## Page text
Imperium, Rycer, Quell, Warcarrier and Rampart aren't exotic enough for you? They really look nothing like pre-existing Star Wars ships.

 

And guess what--for over a century now, planes have been built with fuselages, elevators, ailerons, rudders, and propellers.

 

Carts have been around thousands of years and yet still all use round wheels.

 

Technology, especially when based on macro-manipulation of physical properties, eventually reaches a limit where further advancement is about optimization of existing components, not inventing new components.

 

The Star Wars galaxy we see is one where the fundamentals of design for spaceships, blasters, architecture, etc. were optimized millennia before even the time of KOTOR1. All the variation we see, throughout KOTOR, SWTOR, the prequels, and the classic trilogy, is not about raw advancement, but instead is about specialization and optimization for specific uses and environments, both physical and tactical.

 

I can only hope the third movie doesn't break this pattern. It would be a shame if The Force Awakens shows a bunch of supertechnology beyond what was seen in the original trilogy, purely because 30+ years have passed. At this point in the Star Wars galaxy, 30 years is nothing. 300 is nothing. 3000 is nothing.

 

I do not believe an X-wing is significantly more advanced than a Clarion. It's just different. Perhaps the X-wing has different refueling requirements. Perhaps it has more off-the-shelf parts. Perhaps it requires more or less training than a Clarion does.

## Requirement A
Can you repeat the records word for word, from their first line through the line containing "bir web sitesine ihtiyacınız olduğunu", with both ends included?
The Star Wars post and the records come from different sources.

## Entries supplied
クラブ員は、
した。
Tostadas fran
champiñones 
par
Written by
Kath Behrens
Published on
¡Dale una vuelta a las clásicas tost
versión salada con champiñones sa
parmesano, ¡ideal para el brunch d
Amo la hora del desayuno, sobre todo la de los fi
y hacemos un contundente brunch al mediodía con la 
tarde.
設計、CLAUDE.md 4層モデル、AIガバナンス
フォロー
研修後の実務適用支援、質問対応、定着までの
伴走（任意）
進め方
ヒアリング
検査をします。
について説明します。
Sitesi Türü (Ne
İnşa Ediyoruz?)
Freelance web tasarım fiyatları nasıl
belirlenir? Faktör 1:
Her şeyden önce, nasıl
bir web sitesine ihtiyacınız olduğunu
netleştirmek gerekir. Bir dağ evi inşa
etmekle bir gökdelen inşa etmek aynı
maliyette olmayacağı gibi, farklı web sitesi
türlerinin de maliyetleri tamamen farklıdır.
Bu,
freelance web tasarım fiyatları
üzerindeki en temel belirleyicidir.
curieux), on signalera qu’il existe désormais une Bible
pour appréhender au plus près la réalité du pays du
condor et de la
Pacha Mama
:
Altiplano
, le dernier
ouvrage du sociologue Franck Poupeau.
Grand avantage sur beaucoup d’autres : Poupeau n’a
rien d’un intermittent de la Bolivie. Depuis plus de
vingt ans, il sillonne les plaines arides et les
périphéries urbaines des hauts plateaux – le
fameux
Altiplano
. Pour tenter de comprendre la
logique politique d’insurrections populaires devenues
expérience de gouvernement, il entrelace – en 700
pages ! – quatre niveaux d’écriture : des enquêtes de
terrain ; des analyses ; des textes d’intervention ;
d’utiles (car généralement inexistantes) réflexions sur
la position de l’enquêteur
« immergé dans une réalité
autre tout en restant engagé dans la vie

## Requirement B
Would you transcribe the Star Wars post word for word between "The Star Wars galaxy we" and "3000 is nothing.", inclusive?

## Exercise answer A
クラブ員は、
した。
Tostadas fran
champiñones 
par
Written by
Kath Behrens
Published on
¡Dale una vuelta a las clásicas tost
versión salada con champiñones sa
parmesano, ¡ideal para el brunch d
Amo la hora del desayuno, sobre todo la de los fi
y hacemos un contundente brunch al mediodía con la 
tarde.
設計、CLAUDE.md 4層モデル、AIガバナンス
フォロー
研修後の実務適用支援、質問対応、定着までの
伴走（任意）
進め方
ヒアリング
検査をします。
について説明します。
Sitesi Türü (Ne
İnşa Ediyoruz?)
Freelance web tasarım fiyatları nasıl
belirlenir? Faktör 1:
Her şeyden önce, nasıl
bir web sitesine ihtiyacınız olduğunu

## Exercise answer B
The Star Wars galaxy we see is one where the fundamentals of design for spaceships, blasters, architecture, etc. were optimized millennia before even the time of KOTOR1. All the variation we see, throughout KOTOR, SWTOR, the prequels, and the classic trilogy, is not about raw advancement, but instead is about specialization and optimization for specific uses and environments, both physical and tactical.

 

I can only hope the third movie doesn't break this pattern. It would be a shame if The Force Awakens shows a bunch of supertechnology beyond what was seen in the original trilogy, purely because 30+ years have passed. At this point in the Star Wars galaxy, 30 years is nothing. 300 is nothing. 3000 is nothing.